Professor Teixeira de Sousa has written and presented on issues of equity and education law and policy. In 2014, she took a sabbatical from academic teaching and worked as a volunteer attorney in the Public Benefits Unit at Rhode Island Legal Services. Her current pro bono work includes volunteering in the Housing Unit at Rhode Island Legal Services through a collaboration with the law school's Feinstein Center for Pro Bono & Experiential Education.  Professor Teixeira de Sousa has served as a member of the Rhode Island College Upward Bound Program Alumni Scholarship Committee since 2013. She also serves on the board of directors of both the Cape Verdean American Lawyers Association and the nonprofit Justice at Work.  Professor Teixeira de Sousa earned her JD from Georgetown University Law Center in 2002 and her BA from Brown University in 1998.  

Thompson
Mikah Thompson

Mikah Thompson is the Associate Dean of Diversity, Equity and Inclusion and a Professor at the University of Missouri-Kansas City School of Law. She teaches the following courses: Civil Procedure, Evidence, Race and the Law, and Employment Law. Dean Thompson’s research centers on the intersection of evidentiary law and race. She also writes on the pedagogy of legal education with a particular emphasis on techniques for infusing cultural self-awareness into the first-year law school curriculum.
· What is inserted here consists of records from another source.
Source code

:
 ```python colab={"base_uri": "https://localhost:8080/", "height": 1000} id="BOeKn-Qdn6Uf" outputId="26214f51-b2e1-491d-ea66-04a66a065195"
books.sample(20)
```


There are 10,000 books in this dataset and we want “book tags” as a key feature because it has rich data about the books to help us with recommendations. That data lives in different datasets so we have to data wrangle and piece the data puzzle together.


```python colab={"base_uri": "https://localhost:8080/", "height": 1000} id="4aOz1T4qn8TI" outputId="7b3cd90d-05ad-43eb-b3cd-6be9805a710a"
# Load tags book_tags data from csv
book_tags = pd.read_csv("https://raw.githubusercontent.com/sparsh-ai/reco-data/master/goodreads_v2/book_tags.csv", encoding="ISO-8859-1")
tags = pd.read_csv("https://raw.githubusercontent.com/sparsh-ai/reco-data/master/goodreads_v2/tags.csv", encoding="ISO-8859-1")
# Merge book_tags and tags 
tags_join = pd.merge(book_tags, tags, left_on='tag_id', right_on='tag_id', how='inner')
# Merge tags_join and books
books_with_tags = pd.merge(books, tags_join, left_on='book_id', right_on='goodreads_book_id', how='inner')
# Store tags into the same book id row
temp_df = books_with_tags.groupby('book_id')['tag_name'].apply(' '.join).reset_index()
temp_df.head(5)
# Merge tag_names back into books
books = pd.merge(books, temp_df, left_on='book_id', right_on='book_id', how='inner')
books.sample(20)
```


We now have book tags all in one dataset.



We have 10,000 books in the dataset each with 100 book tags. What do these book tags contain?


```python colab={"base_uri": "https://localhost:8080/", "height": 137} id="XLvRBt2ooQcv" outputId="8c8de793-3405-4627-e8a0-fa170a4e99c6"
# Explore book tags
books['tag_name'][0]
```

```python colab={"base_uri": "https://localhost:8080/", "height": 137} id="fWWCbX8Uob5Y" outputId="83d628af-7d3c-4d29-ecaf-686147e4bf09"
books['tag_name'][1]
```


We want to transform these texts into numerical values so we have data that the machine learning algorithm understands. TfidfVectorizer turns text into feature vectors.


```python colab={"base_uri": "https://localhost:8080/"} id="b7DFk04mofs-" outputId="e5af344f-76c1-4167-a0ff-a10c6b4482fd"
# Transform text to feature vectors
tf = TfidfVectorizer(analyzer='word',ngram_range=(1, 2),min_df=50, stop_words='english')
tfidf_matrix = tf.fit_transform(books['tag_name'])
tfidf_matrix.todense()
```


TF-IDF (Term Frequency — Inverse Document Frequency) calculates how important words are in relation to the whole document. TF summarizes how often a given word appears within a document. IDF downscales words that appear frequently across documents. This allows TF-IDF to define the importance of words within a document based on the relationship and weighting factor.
Dean Thompson is an affiliate faculty member at the UMKC School of Medicine where she directs a program that educates future physicians and other medical professionals on anti-racism and cultural bias in medicine. Dean Thompson’s awards for her teaching and research efforts include the 2022 Missouri Lawyers Media Diversity and Inclusion Award, the 2021-2022 UMKC Chancellor’s Award for Excellence in Teaching, the 2021 UMKC School of Law Professor of the Year Award, and the 2021 Daniel L. Brenner Faculty Publishing Award.

Dean Thompson is a certified mediator in the states of Kansas and Missouri and frequently provides continuing legal education in the areas of employment law, professional responsibility, implicit bias, and allyship. Since 2019, she has served as a Tri-Chair of the Missouri Supreme Court’s Commission on Racial and Ethnic Fairness. She earned her law degree from Washington University in St. Louis. 

Meet the Moderator

Nicole P. Dyszlewski
Nicole P. Dyszlewski

Nicole P. Dyszlewski is one of the editors of Integrating Doctrine and Diversity: Inclusion and Equity in the Law School Classroom. She currently serves as the Director of Special Programs, Academic Affairs at RWU Law and as an adjunct professor. She received a B.A. from Hofstra University, a J.D. from Boston University School of Law, and an M.L.I.S. from the University of Rhode Island Graduate School of Library and Information Studies. She is a member of the Massachusetts State Bar and the Rhode Island State Bar. Her areas of interest are mass incarceration, access to justice, and systems of race and gender inequality in law. Nicole was the 2020 recipient of the American Association of Law Libraries (AALL) Volunteer Service Award and the 2015 recipient of the AALL Emerging Leader Award.